■ Action item
Your answer should consist of the lines in the listing that hold "round".
[Start of section]
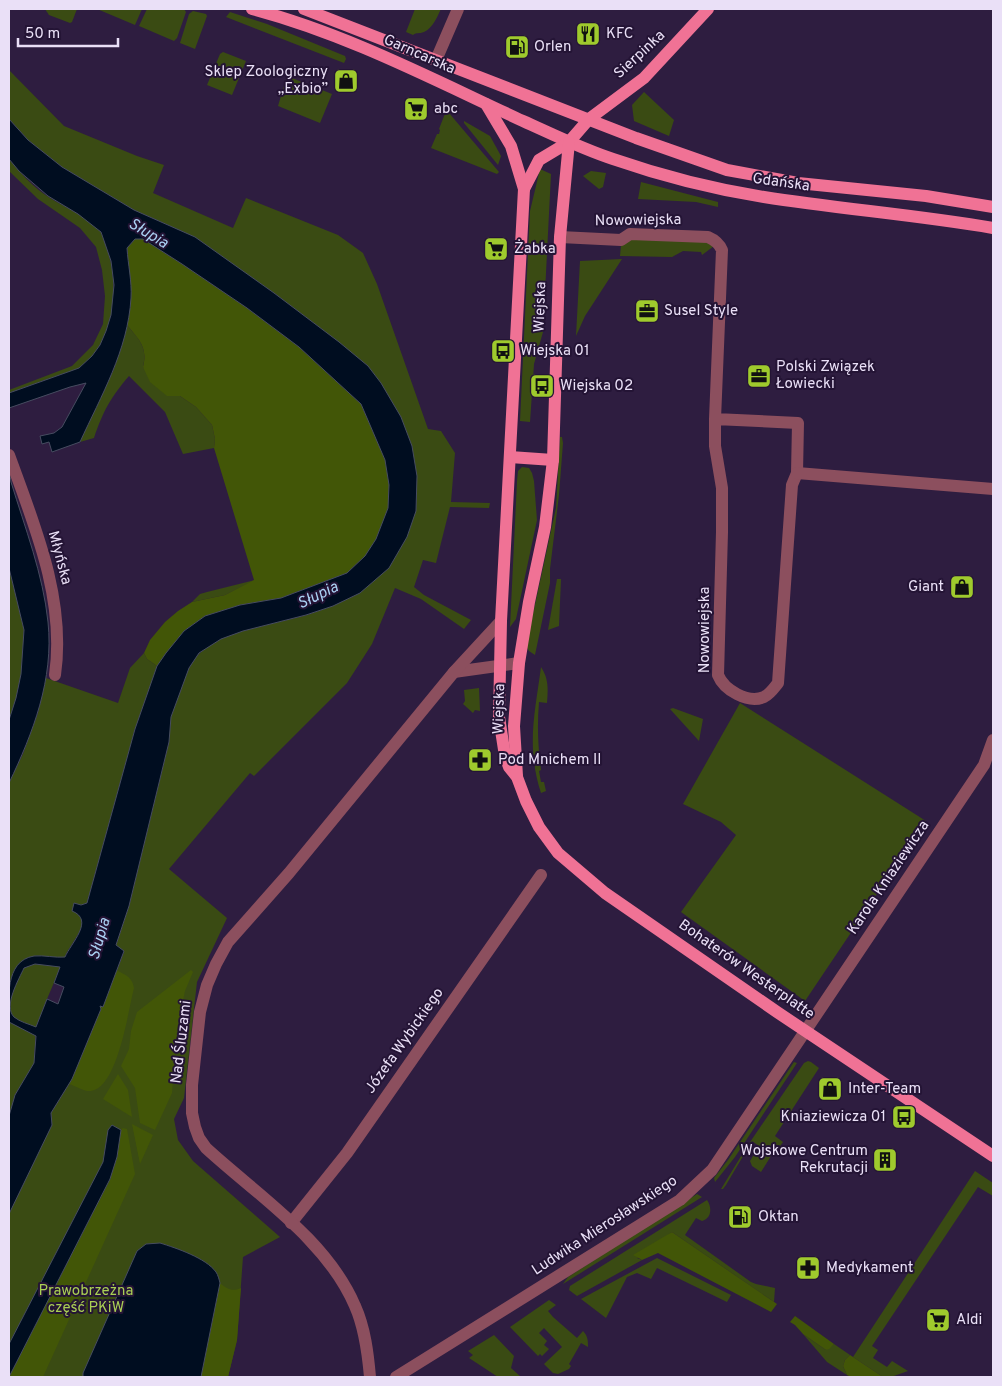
<svg xmlns="http://www.w3.org/2000/svg" width="1002" height="1386" viewBox="0 0 1002 1386" font-family="Overpass,sans-serif">
	<rect width="100%" height="100%" fill="#2e1d40"/>
	<g fill="#3a4b13">
		<polygon points="45,9 77,9 72,22 70,23 49,15"/>
		<polygon points="97,9 96,9 142,9 135,25"/>
		<polygon points="147,9 184,9 186,12 177,38 174,41 139,26"/>
		<path d="M415,9h26c-4,8 -8,19 -17,23 -5,2 -7,0 -11,3l-7,-3z"/>
		<polygon points="193,11 206,14 207,16 195,49 180,43 189,14"/>
		<polygon points="230,12 267,24 345,56 346,59 344,63 226,17"/>
		<polygon points="223,52 246,61 232,95 207,85 220,54"/>
		<path d="M9,70l55,56 73,30 27,9 -11,28 80,35 13,-30 92,37 25,18 14,31 51,145 13,2 14,22 -4,49 39,1 -1,5 -39,-1 -14,56 -13,-3 -9,27 10,8 47,25 -7,9 -43,-30 -26,-11 -23,56 -25,39 -93,93 -4,-3 -81,96 58,49 -30,64 -13,116 -10,21 4,21 15,21 87,76 -37,20 -6,83 -9,37h-219v-177l43,-75 -1,-12 21,-34 28,-73h3l21,-54 -8,-7 13,-39 40,-164c0,-8 0,-16 1,-23 3,-15 19,-57 30,-66 28,-26 72,-28 107,-38 18,-6 35,-14 53,-22l8,-227 -94,-73 -104,-67 -36,-16 -72,-43 -34,-27 -19,-21z"/>
		<polygon points="287,76 332,94 320,123 278,106"/>
		<polygon points="644,92 674,120 669,136 634,121 632,105"/>
		<polygon points="446,111 449,113 499,172 497,174 431,148 437,134 439,134 440,130 439,129"/>
		<polygon points="464,121 490,136 501,156 498,165 464,123"/>
		<path d="M9,159c11,14 25,29 41,39 16,10 37,18 50,33 3,5 5,13 7,18 13,38 8,93 -27,118 -6,4 -15,6 -21,8 -17,6 -34,12 -50,18v-3l63,-24 21,-21 10,-21 2,-28 -3,-26 -6,-23 -16,-19 -42,-29 -29,-28z"/>
		<polygon points="540,169 551,174 543,332 534,364 530,422 520,421 530,211"/>
		<polygon points="591,171 606,173 603,187 599,189 583,176"/>
		<polygon points="641,182 718,202 718,207 696,202 638,199"/>
		<polygon points="632,239 703,241 714,246 702,255 701,252 683,251 672,257 620,256 621,245"/>
		<polygon points="622,259 585,316 576,336 580,261"/>
		<path d="M127,325c12,15 21,22 16,42l24,28 13,1 16,11 16,18 3,14 -1,9 -31,6 -18,-42 -36,-36c-18,21 -26,35 -35,62l-14,4 34,-73z"/>
		<polygon points="560,437 562,437 563,443 559,495 550,569 550,583 535,655 529,651 526,646 556,508"/>
		<polygon points="522,467 529,468 532,473 534,481 537,520 516,619 510,627 517,481 518,471"/>
		<polygon points="9,568 24,630 21,674 16,698 9,720"/>
		<polygon points="557,579 561,579 559,626 548,630"/>
		<polygon points="255,580 225,595 192,602 200,594 207,592"/>
		<polygon points="144,653 147,659 157,666 135,729 87,903 81,905 74,903 82,919 82,928 67,952 47,999 36,1027 34,1063 15,1095 9,1116 9,783 23,754 38,713 46,678 118,703 130,668"/>
		<path d="M541,667c8,12 7,23 6,36l-8,-1c-2,24 -1,45 2,68l-2,1 2,11h3l2,9 -5,2c-15,-46 -6,-80 0,-126z"/>
		<polygon points="479,688 480,711 475,710 473,713 463,704 465,701 464,690"/>
		<polygon points="740,703 926,821 805,1001 681,912 736,835 721,822 683,804"/>
		<polygon points="673,708 703,719 699,741 670,709"/>
		<polygon points="808,1061 811,1062 819,1068 775,1136 783,1142 773,1156 771,1156 761,1172 752,1166 750,1161 759,1146 752,1141 726,1185 723,1189 721,1189 746,1148 804,1063"/>
		<polygon points="794,1062 797,1063 735,1157 715,1182 714,1178 728,1160"/>
		<polygon points="975,1171 993,1183 993,1196 978,1187 872,1346 878,1350 873,1358 887,1367 892,1361 908,1371 891,1377 883,1377 853,1357"/>
		<polygon points="697,1194 702,1197 563,1284 568,1277"/>
		<path d="M707,1200c5,7 5,18 -5,21l-6,-3 -11,17 66,47 5,2 19,4 -1,14 -102,-70 -35,26 5,2 -65,36 -8,-6 1,-4z"/>
		<polygon points="657,1258 731,1295 727,1302 657,1268 651,1279 637,1273 627,1277 606,1318 581,1299"/>
		<path d="M549,1300l7,5 -8,6 5,6 24,21 6,-7c5,5 5,10 5,16l-7,-4 -12,21 2,2 -2,3 -11,5 -5,-1 -9,-9 18,-17 -18,-19 -5,5 8,8 -3,4 5,4 -7,7 -2,-2 -2,2 -28,-29z"/>
		<polygon points="803,1334 826,1350 834,1344 850,1355 845,1360 843,1366 847,1375 827,1362"/>
		<polygon points="494,1335 514,1356 511,1368 521,1377 498,1377 469,1358 473,1355 468,1351"/>
	</g>
	<g fill="#425607">
		<path d="M135,239h8l39,25 65,44 52,39 62,57 24,56 4,25 -1,23 -12,31 -11,17 -18,17 -66,25 -41,7 -35,11 -21,15 -27,35 -10,-7 -3,-6 6,-13 15,-18 13,-11 14,-9 33,-7 29,-15 -40,-132 1,-9 -3,-14 -16,-18 -16,-11h-13l-17,-14 -7,-15c5,-20 -4,-27 -16,-42l4,-29 -4,-48z"/>
		<path d="M116,970c10,5 16,7 18,18 -6,23 -16,99 -43,103 -7,1 -15,-5 -22,-7l31,-78h3z"/>
		<polygon points="191,970 193,972 185,991 177,1030 172,1093 155,1130 140,1123 135,1088 121,1066 129,1049 131,1031 137,1012"/>
		<polygon points="118,1074 128,1090 132,1117 103,1099"/>
		<polygon points="132,1124 153,1135 140,1164"/>
		<polygon points="123,1128 127,1129 135,1174 43,1377 9,1377 110,1180 117,1158 121,1130"/>
		<polygon points="672,1232 777,1304 771,1312 658,1253 642,1260 633,1255"/>
		<path d="M220,1283c7,6 12,9 21,5l-4,52 -9,37h-27z"/>
		<polygon points="795,1316 834,1344 829,1349 826,1350 803,1334 795,1325 790,1322"/>
		<polygon points="850,1355 883,1377 851,1377 847,1375 843,1366 845,1360"/>
	</g>
	<g fill="#000d20" stroke="#464c60" fill-rule="evenodd">
		<path d="M9,119l19,21 34,27 72,43 61,27 79,56 65,49 29,24 13,17 20,34 11,29 5,30 -1,35 -9,26 -18,31 -29,25 -27,13 -27,9 -63,16 -22,8 -22,14 -10,15 -18,49 -2,25 -40,164 -13,39 8,6 -21,56 -3,-1 1,3 -29,70 -21,34 1,12 -43,89v-98l6,-21 19,-32 2,-27 -27,-14c0,-22 -5,-61 25,-66 10,-1 21,2 31,1 6,-14 30,-37 7,-46l2,-8 7,2 6,-2 48,-174 22,-63 9,-13 18,-22 21,-15 35,-11 41,-7 66,-25 18,-17 11,-17 12,-31 1,-23 -4,-25 -24,-56 -62,-57 -52,-39 -65,-44 -39,-25h-8l-8,9c1,17 5,33 4,50 -3,52 -30,98 -51,144l-28,10 -3,-10 -7,2 -2,-8 14,-3 8,-6 24,-44 -16,4 -61,21v-15l70,-25 13,-12 8,-11 6,-14 5,-16 3,-30 -3,-24 -10,-29 -23,-18 -30,-18 -29,-25 -10,-12zM35,964l25,3 -6,16 10,4 -6,17 -11,-5 -11,28c-7,-3 -16,-5 -22,-10 -11,-11 5,-38 10,-49z"/>
		<path d="M9,468l2,14c14,46 32,92 37,140 6,57 -15,111 -39,161v-63l7,-22 5,-24 3,-44 -15,-62z"/>
		<polygon points="112,1125 121,1130 117,1157 110,1179 9,1377 9,1344 103,1162 108,1130"/>
		<path d="M160,1243c16,5 46,15 56,29 2,3 3,7 4,11l-19,94h-118v-4l54,-122 9,-7z"/>
	</g>
	<g fill="none" stroke-linecap="round" stroke-linejoin="round">
		<g stroke="#8c4f5e" stroke-width="12">
			<polyline points="436,60 458,9"/>
			<path d="M560,237l61,3 9,-6 78,3c7,3 11,6 14,13l-7,169v27l7,42v44l-4,143c6,15 30,29 46,22 6,-3 10,-9 14,-14l14,-198 5,-12 1,-50 -83,-4"/>
			<path d="M9,455c25,69 57,144 46,220"/>
			<polyline points="797,473 993,489"/>
			<polyline points="454,672 519,663"/>
			<polyline points="291,1223 347,1153 541,875"/>
			<path d="M370,1377c-2,-23 -5,-49 -15,-71 -28,-66 -98,-111 -149,-158l-7,-10 -4,-11 -3,-14v-28l8,-73 7,-27 9,-21 12,-22 61,-69 165,-201 47,-51"/>
			<polyline points="396,1377 680,1200 712,1170 984,765 993,740"/>
		</g>
		<g stroke="#f07295" stroke-width="12">
			<path d="M252,9c95,25 182,71 271,112 29,13 59,28 90,38 49,17 100,30 151,38 76,12 153,18 229,31"/>
			<polyline points="304,9 636,138 727,170 798,183 926,196 993,207"/>
			<polyline points="486,104 511,146 524,189 501,621 499,717 505,756 509,767 517,777 526,801 539,827 558,853 605,893 777,1012 993,1156"/>
			<polyline points="524,189 539,160 569,142 589,119 644,78 708,9"/>
			<polyline points="510,457 553,460"/>
			<polyline points="517,776 514,726 519,663 529,602 545,527 553,460 560,237 569,142"/>
		</g>
	</g>
	<defs>
		<symbol id="restaurant-square" viewBox="-11 -11 22 22"><rect x="-9" y="-9" width="18" height="18" rx="4" fill="#9fca2d" stroke="#241435"/><path d="M-5-6h1v4h1v-4h1v4h1v-4h1v5L-1.5 .5V6h-2V.5L-5-1ZM5-6V6H3V1.5H1.5Q1.5-4 5-6Z" fill="#111"/></symbol>
		<symbol id="fuel-square" viewBox="-11 -11 22 22"><rect x="-9" y="-9" width="18" height="18" rx="4" fill="#9fca2d" stroke="#241435"/><path d="M-5.5-6h7V0h2V4h1.3V-2.5L3-4.5l.8-.8L6-3V5H2.5V1h-1V6h-7ZM-4.2-4.7v3.2H.2V-4.7Z" fill="#111"/></symbol>
		<symbol id="shop-square" viewBox="-11 -11 22 22"><rect x="-9" y="-9" width="18" height="18" rx="4" fill="#9fca2d" stroke="#241435"/><path d="M-5-2.5h2.3a2.7 3.5 0 0 1 5.4 0H5L5.5 6h-11ZM-1.5-2.5h3a1.5 2.3 0 0 0-3 0Z" fill="#111"/></symbol>
		<symbol id="supermarket-square" viewBox="-11 -11 22 22"><rect x="-9" y="-9" width="18" height="18" rx="4" fill="#9fca2d" stroke="#241435"/><path d="M-6-5.5h2.5l.6 2H6L4.5 2H-2.5L-4.4-4H-6ZM-1.5 3.2a1.3 1.3 0 1 0 .1 0ZM3 3.2a1.3 1.3 0 1 0 .1 0Z" fill="#111"/></symbol>
		<symbol id="office-square" viewBox="-11 -11 22 22"><rect x="-9" y="-9" width="18" height="18" rx="4" fill="#9fca2d" stroke="#241435"/><path d="M-6-3h4V-5.5h4V-3h4V5H-6ZM-1-4.5V-3h2v-1.5ZM-6 0V1H6V0Z" fill="#111"/></symbol>
		<symbol id="bus-square" viewBox="-11 -11 22 22"><rect x="-9" y="-9" width="18" height="18" rx="4" fill="#9fca2d" stroke="#241435"/><path d="M-5-6H5V4H4V6H2V4H-2V6H-4V4H-5ZM-3.5-4V0h7V-4ZM-3.5 1.2v1.5H-2V1.2ZM2 1.2v1.5H3.5V1.2Z" fill="#111"/></symbol>
		<symbol id="pharmacy-square" viewBox="-11 -11 22 22"><rect x="-9" y="-9" width="18" height="18" rx="4" fill="#9fca2d" stroke="#241435"/><path d="M-2-6h4v4h4v4h-4v4h-4v-4h-4v-4h4Z" fill="#111"/></symbol>
		<symbol id="building-square" viewBox="-11 -11 22 22"><rect x="-9" y="-9" width="18" height="18" rx="4" fill="#9fca2d" stroke="#241435"/><path d="M-4-6H4V6H1V3H-1V6H-4ZM-2.5-4.3h1.7v1.8h-1.7ZM.8-4.3h1.7v1.8H.8ZM-2.5-1h1.7V.8h-1.7ZM.8-1h1.7V.8H.8Z" fill="#111"/></symbol>
	</defs>
	<g fill-rule="evenodd">
		<use href="#restaurant-square" x="574" y="20" width="28" height="28"/>
		<use href="#fuel-square" x="503" y="33" width="28" height="28"/>
		<use href="#shop-square" x="332" y="67" width="28" height="28"/>
		<use href="#supermarket-square" x="402" y="95" width="28" height="28"/>
		<use href="#supermarket-square" x="482" y="235" width="28" height="28"/>
		<use href="#office-square" x="633" y="297" width="28" height="28"/>
		<use href="#bus-square" x="489" y="337" width="28" height="28"/>
		<use href="#office-square" x="745" y="362" width="28" height="28"/>
		<use href="#bus-square" x="528" y="372" width="28" height="28"/>
		<use href="#shop-square" x="948" y="573" width="28" height="28"/>
		<use href="#pharmacy-square" x="466" y="746" width="28" height="28"/>
		<use href="#shop-square" x="816" y="1075" width="28" height="28"/>
		<use href="#bus-square" x="890" y="1103" width="28" height="28"/>
		<use href="#building-square" x="871" y="1146" width="28" height="28"/>
		<use href="#fuel-square" x="726" y="1203" width="28" height="28"/>
		<use href="#pharmacy-square" x="794" y="1254" width="28" height="28"/>
		<use href="#supermarket-square" x="924" y="1306" width="28" height="28"/>
	</g>
	<g text-anchor="middle" dominant-baseline="central" stroke-width="4" stroke-linejoin="round" paint-order="stroke">
		<g font-size="15" fill="#eae0f7" stroke="#241435" text-anchor="start">
			<text x="606" y="34">KFC</text>
			<text x="534" y="47">Orlen</text>
			<text x="328" y="72" text-anchor="end">Sklep Zoologiczny<tspan x="328" dy="17">„Exbio”</tspan></text>
			<text x="434" y="109">abc</text>
			<text x="514" y="249">Żabka</text>
			<text x="664" y="311">Susel Style</text>
			<text x="520" y="351">Wiejska 01</text>
			<text x="776" y="367">Polski Związek<tspan x="776" dy="17">Łowiecki</tspan></text>
			<text x="560" y="386">Wiejska 02</text>
			<text x="944" y="587" text-anchor="end">Giant</text>
			<text x="498" y="760">Pod Mnichem II</text>
			<text x="848" y="1089">Inter-Team</text>
			<text x="886" y="1117" text-anchor="end">Kniaziewicza 01</text>
			<text x="868" y="1151" text-anchor="end">Wojskowe Centrum<tspan x="868" dy="17">Rekrutacji</tspan></text>
			<text x="758" y="1217">Oktan</text>
			<text x="826" y="1268">Medykament</text>
			<text x="956" y="1320">Aldi</text>
		</g>
		<g font-size="15" fill="#eae0f7" stroke="#241435">
			<text transform="translate(419 55) rotate(24)">Garncarska</text>
			<text transform="translate(640 55) rotate(-43)">Sierpinka</text>
			<text transform="translate(781 183) rotate(8)">Gdańska</text>
			<text transform="translate(638 221) rotate(-1)">Nowowiejska</text>
			<text transform="translate(541 307) rotate(-88)">Wiejska</text>
			<text transform="translate(59 558) rotate(75)">Młyńska</text>
			<text transform="translate(705 630) rotate(-90)">Nowowiejska</text>
			<text transform="translate(500 709) rotate(-88)">Wiejska</text>
			<text transform="translate(889 878) rotate(-56)">Karola Kniaziewicza</text>
			<text transform="translate(746 970) rotate(35)">Bohaterów Westerplatte</text>
			<text transform="translate(405 1041) rotate(-55)">Józefa Wybickiego</text>
			<text transform="translate(182 1042) rotate(-83)">Nad Śluzami</text>
			<text transform="translate(605 1226) rotate(-33)">Ludwika Mierosławskiego</text>
		</g>
		<g font-size="15" fill="#aacf54" stroke="#241435">
			<text x="86" y="1291">Prawobrzeżna<tspan x="86" dy="17">część PKiW</tspan></text>
		</g>
		<g font-size="16" font-style="italic" fill="#abd2f4" stroke="#241435">
			<text transform="translate(148 234) rotate(31)">Słupia</text>
			<text transform="translate(318 596) rotate(-26)">Słupia</text>
			<text transform="translate(100 939) rotate(-74)">Słupia</text>
		</g>
	</g>
	<rect width="1002" height="1386" fill="none" stroke="#eae0f7" stroke-width="20"/>
	<path d="M18 38v8h100v-8" fill="none" stroke="#eae0f7" stroke-width="2.5"/>
	<text x="25" y="38" font-size="15" fill="#eae0f7" stroke="#241435" stroke-width="4" paint-order="stroke">50 m</text>
</svg>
[End of section]
■ Result of this task
	<g fill="none" stroke-linecap="round" stroke-linejoin="round">
	<g text-anchor="middle" dominant-baseline="central" stroke-width="4" stroke-linejoin="round" paint-order="stroke">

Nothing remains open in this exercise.